We included 18 studies (15 ACL, 3 meniscus). Three different methods were used to calculate anchor-based MICs across 9 PROMs, PASS thresholds across 4 PROMs and treatment failure for 1 PROM. Credibility was rated 'high' for only one study-an MIC of 18 for the Knee injury and Osteoarthritis Outcome Score Quality-of-life (KOOS-QOL) subscale (using the MID Credibility Assessment Tool). Where multiple thresholds were calculated among 'low' credibility thresholds in ACL studies, MICs converged to within a 10-point range for KOOS-Symptoms (-1.2 to 5.4) and function in daily living (activities of daily living, ADL 0.5-8.1) subscales, and the International Knee Documentation Committee Subjective Knee Form (7.1-16.2). Other PROM thresholds differed up to 30 points. PASS thresholds converged to within a 10-point range in KOOS-ADL for ACL tears (92.3-100), and KOOS-Symptoms (73-78) and KOOS-QOL (53-57) in meniscus injuries.
Meaningful PROM thresholds were highly susceptible to study heterogeneity. While PROM thresholds can aid interpretability in research and clinical practice, they should be cautiously interpreted.
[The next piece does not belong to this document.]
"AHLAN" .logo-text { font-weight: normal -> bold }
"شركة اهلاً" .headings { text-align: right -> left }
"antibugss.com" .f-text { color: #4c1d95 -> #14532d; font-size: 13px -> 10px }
我们综合评估了用于定义前交叉韧带(ACL)撕裂或外伤性半月板损伤干预后患者报告结局测量(PROM)有意义评分的阈值的可信度(即可信度)。
系统评价,叙述性综合。
我们搜索了五个数据库,对手头研究的参考文献进行了手工搜索,并跟踪了引文。
入选研究纳入了 ACL 撕裂或半月板损伤的个体;平均年龄<35 岁;并且使用任何方法计算出最小有意义变化(MIC)或有意义的治疗后评分(患者可接受症状状态(PASS)或治疗失败)的 PROM 阈值。
我们纳入了 18 项研究(15 项 ACL,3 项半月板)。有 9 种 PROM 使用了 3 种不同的方法来计算基于锚定的 MIC,4 种 PROM 使用了 PASS 阈值,1 种 PROM 使用了治疗失败。仅有一项研究的可信度被评为“高”——膝关节损伤和骨关节炎结局评分生活质量(KOOS-QOL)亚量表的 18 分 MIC(使用 MID 可信度评估工具)。在 ACL 研究中,多个阈值的可信度较低,KOOS-症状(-1.2 至 5.4)和日常生活活动(ADL 0.5-8.1)功能子量表的 MIC 收敛到 10 分以内,国际膝关节文献委员会主观膝关节评分(7.1-16.2)。其他 PROM 阈值差异最大可达 30 分。在 ACL 撕裂的 KOOS-ADL 中,PASS 阈值收敛到 10 分以内(92.3-100),在 ACL 撕裂的 KOOS-症状(73-78)和 KOOS-QOL(53-57)中也是如此。
有意义的 PROM 阈值高度易受研究异质性的影响。虽然 PROM 阈值可以帮助在研究和临床实践中解释,但应谨慎解释。